* **WHAT THE EXERCISE ASKS**
Copy all entries without alteration and skip the pictures they hold.

======

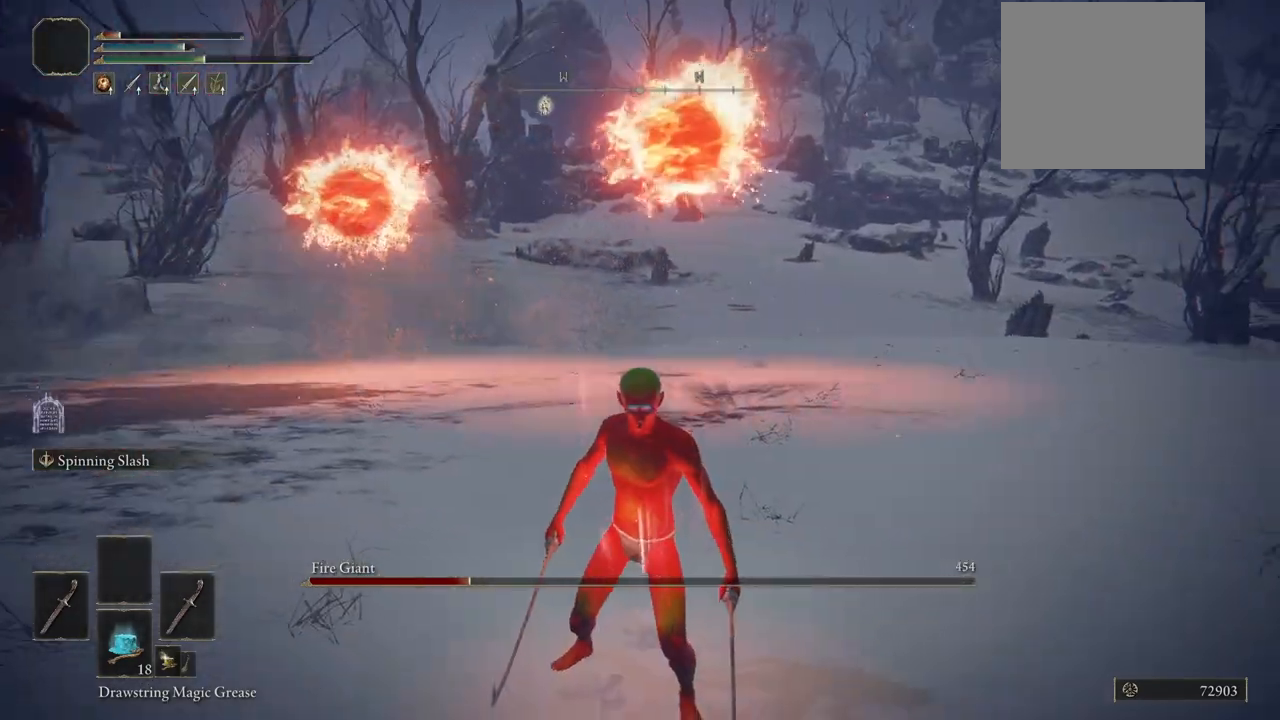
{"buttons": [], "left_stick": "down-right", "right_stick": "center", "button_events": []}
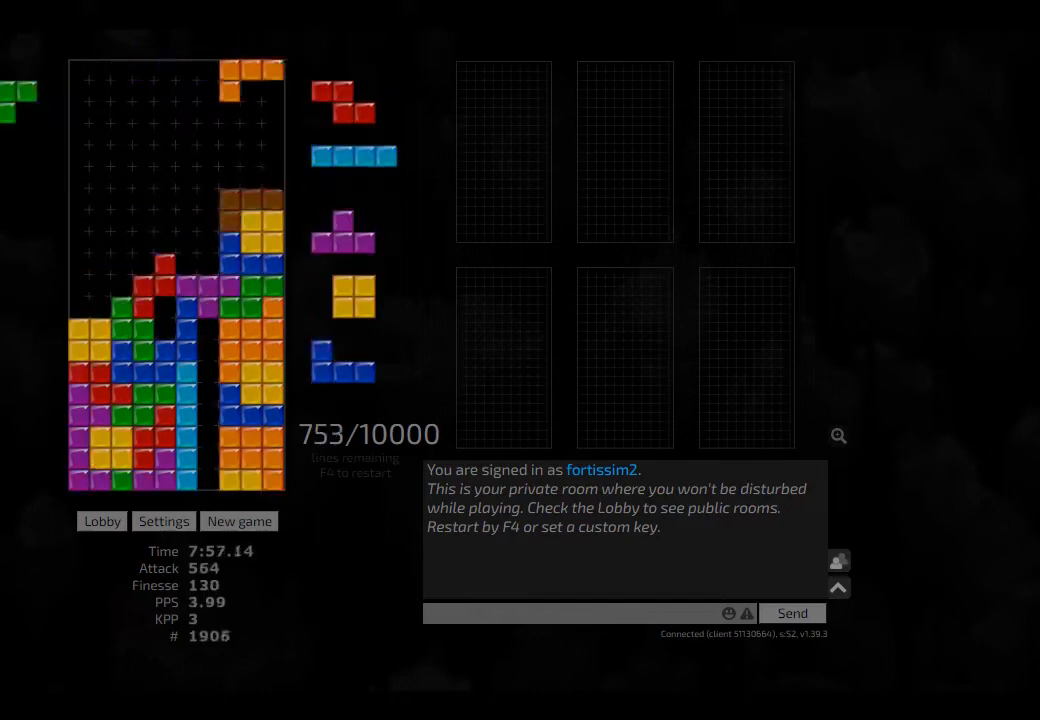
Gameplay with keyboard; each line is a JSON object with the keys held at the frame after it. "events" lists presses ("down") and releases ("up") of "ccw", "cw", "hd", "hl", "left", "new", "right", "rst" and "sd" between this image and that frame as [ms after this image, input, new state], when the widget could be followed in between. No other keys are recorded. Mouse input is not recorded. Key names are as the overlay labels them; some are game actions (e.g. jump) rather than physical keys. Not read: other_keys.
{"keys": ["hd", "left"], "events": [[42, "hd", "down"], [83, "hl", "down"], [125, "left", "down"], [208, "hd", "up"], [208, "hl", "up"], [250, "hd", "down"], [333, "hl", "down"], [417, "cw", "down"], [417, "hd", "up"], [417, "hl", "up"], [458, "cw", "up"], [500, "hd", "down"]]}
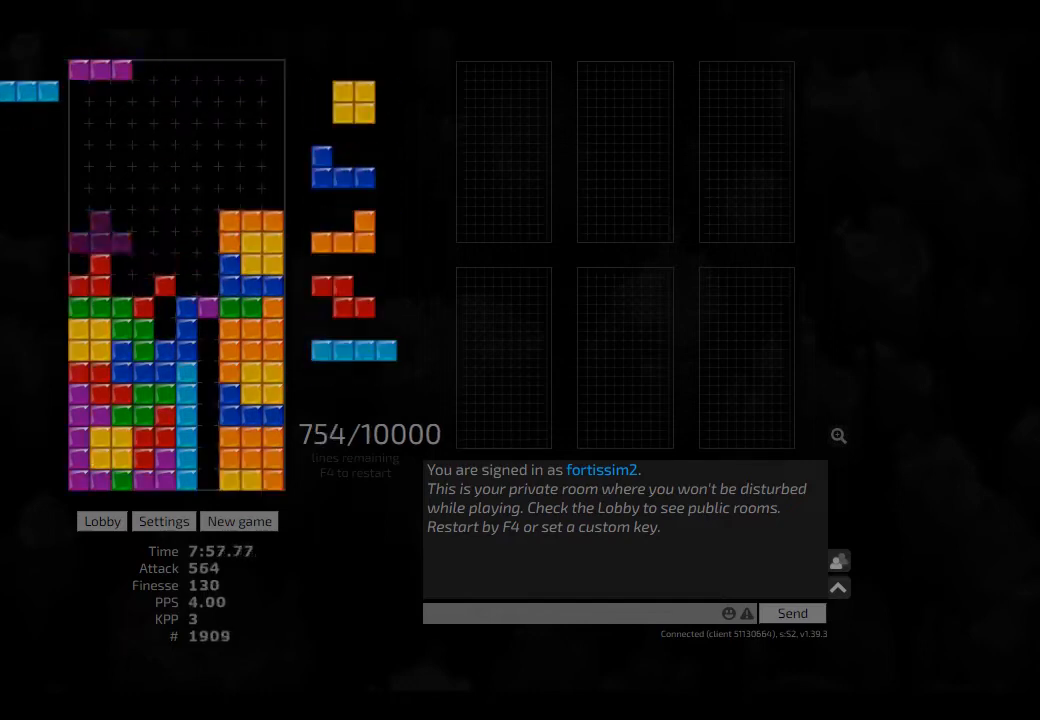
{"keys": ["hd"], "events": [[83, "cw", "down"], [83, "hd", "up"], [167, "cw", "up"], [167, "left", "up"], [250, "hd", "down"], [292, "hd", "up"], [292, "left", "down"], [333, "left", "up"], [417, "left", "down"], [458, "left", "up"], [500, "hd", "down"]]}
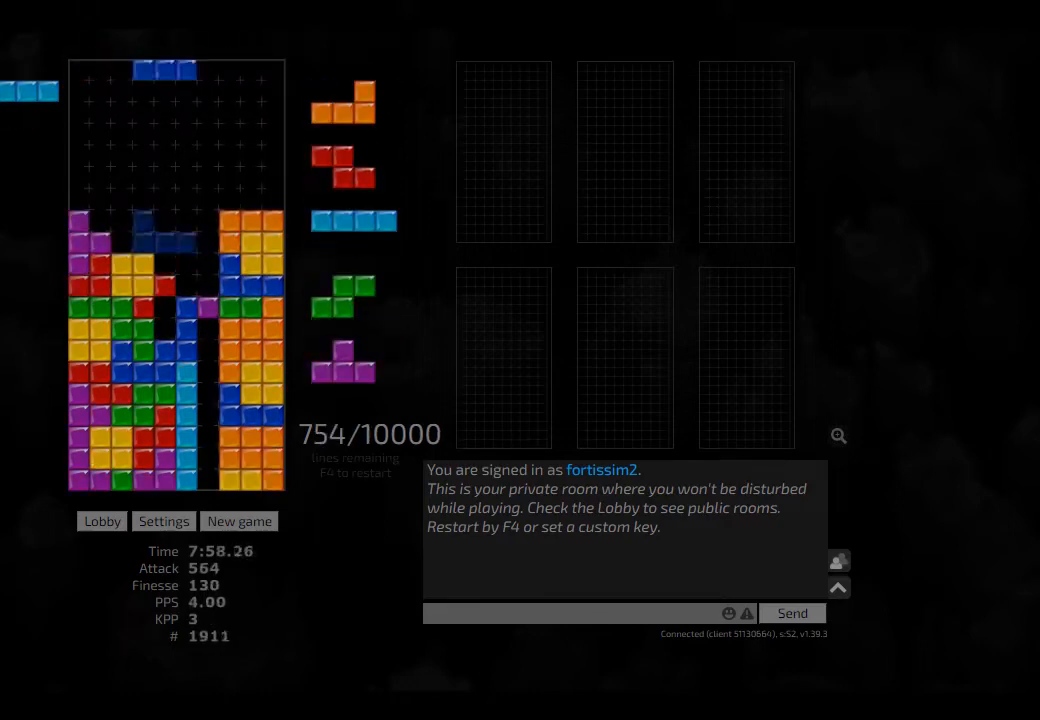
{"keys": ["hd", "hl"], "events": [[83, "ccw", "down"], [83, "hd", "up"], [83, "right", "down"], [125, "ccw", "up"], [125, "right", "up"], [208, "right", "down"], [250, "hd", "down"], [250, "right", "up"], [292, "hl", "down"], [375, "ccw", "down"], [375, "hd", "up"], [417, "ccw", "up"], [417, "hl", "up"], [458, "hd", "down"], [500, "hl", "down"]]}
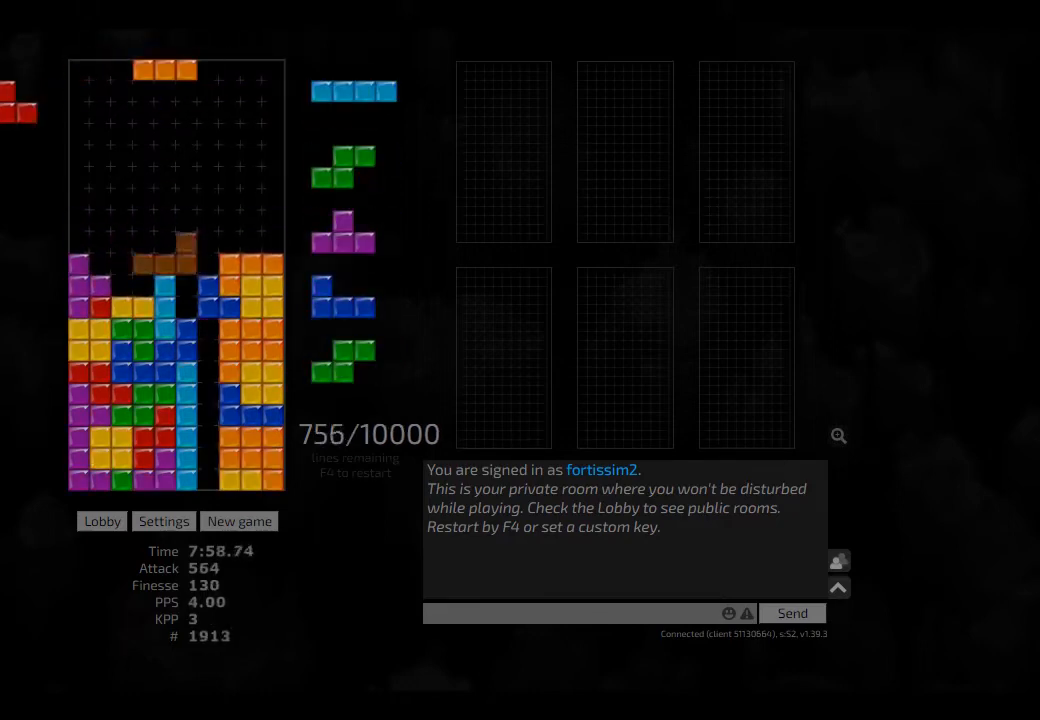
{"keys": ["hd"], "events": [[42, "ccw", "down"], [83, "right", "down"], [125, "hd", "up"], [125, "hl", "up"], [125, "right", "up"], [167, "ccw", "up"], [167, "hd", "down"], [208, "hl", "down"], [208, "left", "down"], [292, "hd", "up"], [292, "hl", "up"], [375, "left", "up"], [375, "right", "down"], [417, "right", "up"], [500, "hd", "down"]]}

======

* **RESPONSE TO THE TASK**
{"buttons": [], "left_stick": "down-right", "right_stick": "center", "button_events": []}
Gameplay with keyboard; each line is a JSON object with the keys held at the frame after it. "events" lists presses ("down") and releases ("up") of "ccw", "cw", "hd", "hl", "left", "new", "right", "rst" and "sd" between this image and that frame as [ms after this image, input, new state], when the widget could be followed in between. No other keys are recorded. Mouse input is not recorded. Key names are as the overlay labels them; some are game actions (e.g. jump) rather than physical keys. Not read: other_keys.
{"keys": ["hd", "left"], "events": [[42, "hd", "down"], [83, "hl", "down"], [125, "left", "down"], [208, "hd", "up"], [208, "hl", "up"], [250, "hd", "down"], [333, "hl", "down"], [417, "cw", "down"], [417, "hd", "up"], [417, "hl", "up"], [458, "cw", "up"], [500, "hd", "down"]]}
{"keys": ["hd"], "events": [[83, "cw", "down"], [83, "hd", "up"], [167, "cw", "up"], [167, "left", "up"], [250, "hd", "down"], [292, "hd", "up"], [292, "left", "down"], [333, "left", "up"], [417, "left", "down"], [458, "left", "up"], [500, "hd", "down"]]}
{"keys": ["hd", "hl"], "events": [[83, "ccw", "down"], [83, "hd", "up"], [83, "right", "down"], [125, "ccw", "up"], [125, "right", "up"], [208, "right", "down"], [250, "hd", "down"], [250, "right", "up"], [292, "hl", "down"], [375, "ccw", "down"], [375, "hd", "up"], [417, "ccw", "up"], [417, "hl", "up"], [458, "hd", "down"], [500, "hl", "down"]]}
{"keys": ["hd"], "events": [[42, "ccw", "down"], [83, "right", "down"], [125, "hd", "up"], [125, "hl", "up"], [125, "right", "up"], [167, "ccw", "up"], [167, "hd", "down"], [208, "hl", "down"], [208, "left", "down"], [292, "hd", "up"], [292, "hl", "up"], [375, "left", "up"], [375, "right", "down"], [417, "right", "up"], [500, "hd", "down"]]}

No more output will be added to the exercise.